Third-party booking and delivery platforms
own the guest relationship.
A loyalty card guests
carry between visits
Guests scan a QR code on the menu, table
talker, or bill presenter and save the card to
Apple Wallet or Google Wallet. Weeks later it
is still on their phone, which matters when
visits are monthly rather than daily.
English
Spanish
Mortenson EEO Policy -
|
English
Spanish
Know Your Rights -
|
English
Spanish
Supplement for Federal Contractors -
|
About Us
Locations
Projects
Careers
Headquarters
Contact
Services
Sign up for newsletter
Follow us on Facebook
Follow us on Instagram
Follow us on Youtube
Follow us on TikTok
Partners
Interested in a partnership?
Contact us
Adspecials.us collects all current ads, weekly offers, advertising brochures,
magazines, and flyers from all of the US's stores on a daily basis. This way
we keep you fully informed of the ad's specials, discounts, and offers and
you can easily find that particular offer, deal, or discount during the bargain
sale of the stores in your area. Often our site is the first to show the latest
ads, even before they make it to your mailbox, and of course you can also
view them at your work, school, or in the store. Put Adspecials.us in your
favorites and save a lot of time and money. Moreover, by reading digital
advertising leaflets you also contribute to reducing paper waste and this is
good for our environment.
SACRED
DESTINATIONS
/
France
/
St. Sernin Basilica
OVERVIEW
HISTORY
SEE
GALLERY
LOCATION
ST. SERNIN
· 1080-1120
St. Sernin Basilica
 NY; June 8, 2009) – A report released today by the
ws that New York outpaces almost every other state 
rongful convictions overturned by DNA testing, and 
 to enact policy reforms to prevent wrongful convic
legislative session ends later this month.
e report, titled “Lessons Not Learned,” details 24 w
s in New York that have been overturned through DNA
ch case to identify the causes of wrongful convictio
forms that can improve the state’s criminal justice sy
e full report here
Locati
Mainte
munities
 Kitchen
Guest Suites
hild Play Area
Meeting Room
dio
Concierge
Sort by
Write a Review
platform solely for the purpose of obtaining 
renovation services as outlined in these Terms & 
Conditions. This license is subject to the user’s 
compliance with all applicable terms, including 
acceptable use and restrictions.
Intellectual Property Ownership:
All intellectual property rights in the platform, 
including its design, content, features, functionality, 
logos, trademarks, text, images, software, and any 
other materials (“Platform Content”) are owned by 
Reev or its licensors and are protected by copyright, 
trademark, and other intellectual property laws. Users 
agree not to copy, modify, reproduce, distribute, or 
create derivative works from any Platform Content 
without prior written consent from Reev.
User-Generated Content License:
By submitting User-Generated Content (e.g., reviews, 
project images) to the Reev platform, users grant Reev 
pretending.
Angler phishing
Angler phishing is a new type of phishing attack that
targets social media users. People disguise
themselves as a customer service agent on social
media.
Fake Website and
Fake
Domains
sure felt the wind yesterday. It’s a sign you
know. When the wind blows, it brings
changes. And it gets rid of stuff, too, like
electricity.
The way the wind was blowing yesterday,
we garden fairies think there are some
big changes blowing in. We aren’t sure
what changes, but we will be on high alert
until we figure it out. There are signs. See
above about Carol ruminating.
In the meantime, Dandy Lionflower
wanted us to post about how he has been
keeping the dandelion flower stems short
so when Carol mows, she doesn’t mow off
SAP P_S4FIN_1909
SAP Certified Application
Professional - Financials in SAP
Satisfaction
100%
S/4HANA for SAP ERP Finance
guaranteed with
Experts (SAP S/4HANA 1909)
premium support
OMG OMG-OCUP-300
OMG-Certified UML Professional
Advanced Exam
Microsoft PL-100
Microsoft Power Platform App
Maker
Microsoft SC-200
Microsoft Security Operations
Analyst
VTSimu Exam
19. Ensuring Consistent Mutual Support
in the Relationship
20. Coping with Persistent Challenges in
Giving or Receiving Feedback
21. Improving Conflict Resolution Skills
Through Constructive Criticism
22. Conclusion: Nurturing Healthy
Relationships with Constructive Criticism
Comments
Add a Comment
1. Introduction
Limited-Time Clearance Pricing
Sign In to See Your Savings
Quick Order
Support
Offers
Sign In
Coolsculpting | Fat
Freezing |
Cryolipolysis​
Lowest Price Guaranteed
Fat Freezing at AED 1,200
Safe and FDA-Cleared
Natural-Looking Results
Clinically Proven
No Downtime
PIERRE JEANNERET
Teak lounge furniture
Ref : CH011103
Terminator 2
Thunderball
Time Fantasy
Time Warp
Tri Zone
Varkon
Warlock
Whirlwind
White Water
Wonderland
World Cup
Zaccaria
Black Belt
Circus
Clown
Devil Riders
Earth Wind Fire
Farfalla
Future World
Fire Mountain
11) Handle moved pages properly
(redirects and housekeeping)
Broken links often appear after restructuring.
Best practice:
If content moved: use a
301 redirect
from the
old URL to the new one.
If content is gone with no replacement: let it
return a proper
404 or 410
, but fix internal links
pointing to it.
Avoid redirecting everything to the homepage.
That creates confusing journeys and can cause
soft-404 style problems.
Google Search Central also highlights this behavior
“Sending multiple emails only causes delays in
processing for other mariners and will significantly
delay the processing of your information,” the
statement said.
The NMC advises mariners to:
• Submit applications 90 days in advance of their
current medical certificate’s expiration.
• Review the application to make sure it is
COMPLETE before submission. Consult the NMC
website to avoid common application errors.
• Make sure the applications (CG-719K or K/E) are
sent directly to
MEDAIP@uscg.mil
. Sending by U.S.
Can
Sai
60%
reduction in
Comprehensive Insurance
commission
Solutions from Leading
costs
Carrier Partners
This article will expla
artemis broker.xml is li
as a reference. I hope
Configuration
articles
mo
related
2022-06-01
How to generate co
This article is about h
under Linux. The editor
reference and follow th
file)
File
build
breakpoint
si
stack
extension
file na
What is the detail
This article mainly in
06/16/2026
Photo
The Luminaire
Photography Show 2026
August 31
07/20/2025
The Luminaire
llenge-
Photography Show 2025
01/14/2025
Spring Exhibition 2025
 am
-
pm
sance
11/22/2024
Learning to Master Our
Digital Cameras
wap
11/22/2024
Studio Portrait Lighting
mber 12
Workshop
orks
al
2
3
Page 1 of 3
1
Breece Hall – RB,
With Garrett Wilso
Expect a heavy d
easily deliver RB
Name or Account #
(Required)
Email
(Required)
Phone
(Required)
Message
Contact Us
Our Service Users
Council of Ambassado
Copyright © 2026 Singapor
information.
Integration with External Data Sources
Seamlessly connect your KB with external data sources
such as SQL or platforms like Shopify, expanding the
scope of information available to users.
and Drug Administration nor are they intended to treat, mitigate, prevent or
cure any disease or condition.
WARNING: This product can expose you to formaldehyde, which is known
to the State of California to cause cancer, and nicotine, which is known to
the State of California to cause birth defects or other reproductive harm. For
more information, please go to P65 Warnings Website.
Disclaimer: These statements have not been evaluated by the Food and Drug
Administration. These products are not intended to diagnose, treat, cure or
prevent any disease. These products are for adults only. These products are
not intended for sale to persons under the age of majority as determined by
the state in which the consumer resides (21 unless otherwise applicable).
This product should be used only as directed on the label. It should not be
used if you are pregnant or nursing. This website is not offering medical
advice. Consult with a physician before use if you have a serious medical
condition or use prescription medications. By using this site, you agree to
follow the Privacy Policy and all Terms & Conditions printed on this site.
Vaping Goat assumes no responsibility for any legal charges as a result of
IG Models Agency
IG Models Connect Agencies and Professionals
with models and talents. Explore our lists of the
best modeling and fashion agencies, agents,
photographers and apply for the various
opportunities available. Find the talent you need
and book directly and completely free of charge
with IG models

* * * * *

#### The task
Each line in the material above must be retyped without alteration.

#### Answer area
Third-party booking and delivery platforms
own the guest relationship.
A loyalty card guests
carry between visits
Guests scan a QR code on the menu, table
talker, or bill presenter and save the card to
Apple Wallet or Google Wallet. Weeks later it
is still on their phone, which matters when
visits are monthly rather than daily.
English
Spanish
Mortenson EEO Policy -
|
English
Spanish
Know Your Rights -
|
English
Spanish
Supplement for Federal Contractors -
|
About Us
Locations
Projects
Careers
Headquarters
Contact
Services
Sign up for newsletter
Follow us on Facebook
Follow us on Instagram
Follow us on Youtube
Follow us on TikTok
Partners
Interested in a partnership?
Contact us
Adspecials.us collects all current ads, weekly offers, advertising brochures,
magazines, and flyers from all of the US's stores on a daily basis. This way
we keep you fully informed of the ad's specials, discounts, and offers and
you can easily find that particular offer, deal, or discount during the bargain
sale of the stores in your area. Often our site is the first to show the latest
ads, even before they make it to your mailbox, and of course you can also
view them at your work, school, or in the store. Put Adspecials.us in your
favorites and save a lot of time and money. Moreover, by reading digital
advertising leaflets you also contribute to reducing paper waste and this is
good for our environment.
SACRED
DESTINATIONS
/
France
/
St. Sernin Basilica
OVERVIEW
HISTORY
SEE
GALLERY
LOCATION
ST. SERNIN
· 1080-1120
St. Sernin Basilica
 NY; June 8, 2009) – A report released today by the
ws that New York outpaces almost every other state 
rongful convictions overturned by DNA testing, and 
 to enact policy reforms to prevent wrongful convic
legislative session ends later this month.
e report, titled “Lessons Not Learned,” details 24 w
s in New York that have been overturned through DNA
ch case to identify the causes of wrongful convictio
forms that can improve the state’s criminal justice sy
e full report here
Locati
Mainte
munities
 Kitchen
Guest Suites
hild Play Area
Meeting Room
dio
Concierge
Sort by
Write a Review
platform solely for the purpose of obtaining 
renovation services as outlined in these Terms & 
Conditions. This license is subject to the user’s 
compliance with all applicable terms, including 
acceptable use and restrictions.
Intellectual Property Ownership:
All intellectual property rights in the platform, 
including its design, content, features, functionality, 
logos, trademarks, text, images, software, and any 
other materials (“Platform Content”) are owned by 
Reev or its licensors and are protected by copyright, 
trademark, and other intellectual property laws. Users 
agree not to copy, modify, reproduce, distribute, or 
create derivative works from any Platform Content 
without prior written consent from Reev.
User-Generated Content License:
By submitting User-Generated Content (e.g., reviews, 
project images) to the Reev platform, users grant Reev 
pretending.
Angler phishing
Angler phishing is a new type of phishing attack that
targets social media users. People disguise
themselves as a customer service agent on social
media.
Fake Website and
Fake
Domains
sure felt the wind yesterday. It’s a sign you
know. When the wind blows, it brings
changes. And it gets rid of stuff, too, like
electricity.
The way the wind was blowing yesterday,
we garden fairies think there are some
big changes blowing in. We aren’t sure
what changes, but we will be on high alert
until we figure it out. There are signs. See
above about Carol ruminating.
In the meantime, Dandy Lionflower
wanted us to post about how he has been
keeping the dandelion flower stems short
so when Carol mows, she doesn’t mow off
SAP P_S4FIN_1909
SAP Certified Application
Professional - Financials in SAP
Satisfaction
100%
S/4HANA for SAP ERP Finance
guaranteed with
Experts (SAP S/4HANA 1909)
premium support
OMG OMG-OCUP-300
OMG-Certified UML Professional
Advanced Exam
Microsoft PL-100
Microsoft Power Platform App
Maker
Microsoft SC-200
Microsoft Security Operations
Analyst
VTSimu Exam
19. Ensuring Consistent Mutual Support
in the Relationship
20. Coping with Persistent Challenges in
Giving or Receiving Feedback
21. Improving Conflict Resolution Skills
Through Constructive Criticism
22. Conclusion: Nurturing Healthy
Relationships with Constructive Criticism
Comments
Add a Comment
1. Introduction
Limited-Time Clearance Pricing
Sign In to See Your Savings
Quick Order
Support
Offers
Sign In
Coolsculpting | Fat
Freezing |
Cryolipolysis​
Lowest Price Guaranteed
Fat Freezing at AED 1,200
Safe and FDA-Cleared
Natural-Looking Results
Clinically Proven
No Downtime
PIERRE JEANNERET
Teak lounge furniture
Ref : CH011103
Terminator 2
Thunderball
Time Fantasy
Time Warp
Tri Zone
Varkon
Warlock
Whirlwind
White Water
Wonderland
World Cup
Zaccaria
Black Belt
Circus
Clown
Devil Riders
Earth Wind Fire
Farfalla
Future World
Fire Mountain
11) Handle moved pages properly
(redirects and housekeeping)
Broken links often appear after restructuring.
Best practice:
If content moved: use a
301 redirect
from the
old URL to the new one.
If content is gone with no replacement: let it
return a proper
404 or 410
, but fix internal links
pointing to it.
Avoid redirecting everything to the homepage.
That creates confusing journeys and can cause
soft-404 style problems.
Google Search Central also highlights this behavior
“Sending multiple emails only causes delays in
processing for other mariners and will significantly
delay the processing of your information,” the
statement said.
The NMC advises mariners to:
• Submit applications 90 days in advance of their
current medical certificate’s expiration.
• Review the application to make sure it is
COMPLETE before submission. Consult the NMC
website to avoid common application errors.
• Make sure the applications (CG-719K or K/E) are
sent directly to
MEDAIP@uscg.mil
. Sending by U.S.
Can
Sai
60%
reduction in
Comprehensive Insurance
commission
Solutions from Leading
costs
Carrier Partners
This article will expla
artemis broker.xml is li
as a reference. I hope
Configuration
articles
mo
related
2022-06-01
How to generate co
This article is about h
under Linux. The editor
reference and follow th
file)
File
build
breakpoint
si
stack
extension
file na
What is the detail
This article mainly in
06/16/2026
Photo
The Luminaire
Photography Show 2026
August 31
07/20/2025
The Luminaire
llenge-
Photography Show 2025
01/14/2025
Spring Exhibition 2025
 am
-
pm
sance
11/22/2024
Learning to Master Our
Digital Cameras
wap
11/22/2024
Studio Portrait Lighting
mber 12
Workshop
orks
al
2
3
Page 1 of 3
1
Breece Hall – RB,
With Garrett Wilso
Expect a heavy d
easily deliver RB
Name or Account #
(Required)
Email
(Required)
Phone
(Required)
Message
Contact Us
Our Service Users
Council of Ambassado
Copyright © 2026 Singapor
information.
Integration with External Data Sources
Seamlessly connect your KB with external data sources
such as SQL or platforms like Shopify, expanding the
scope of information available to users.
and Drug Administration nor are they intended to treat, mitigate, prevent or
cure any disease or condition.
WARNING: This product can expose you to formaldehyde, which is known
to the State of California to cause cancer, and nicotine, which is known to
the State of California to cause birth defects or other reproductive harm. For
more information, please go to P65 Warnings Website.
Disclaimer: These statements have not been evaluated by the Food and Drug
Administration. These products are not intended to diagnose, treat, cure or
prevent any disease. These products are for adults only. These products are
not intended for sale to persons under the age of majority as determined by
the state in which the consumer resides (21 unless otherwise applicable).
This product should be used only as directed on the label. It should not be
used if you are pregnant or nursing. This website is not offering medical
advice. Consult with a physician before use if you have a serious medical
condition or use prescription medications. By using this site, you agree to
follow the Privacy Policy and all Terms & Conditions printed on this site.
Vaping Goat assumes no responsibility for any legal charges as a result of
IG Models Agency
IG Models Connect Agencies and Professionals
with models and talents. Explore our lists of the
best modeling and fashion agencies, agents,
photographers and apply for the various
opportunities available. Find the talent you need
and book directly and completely free of charge
with IG models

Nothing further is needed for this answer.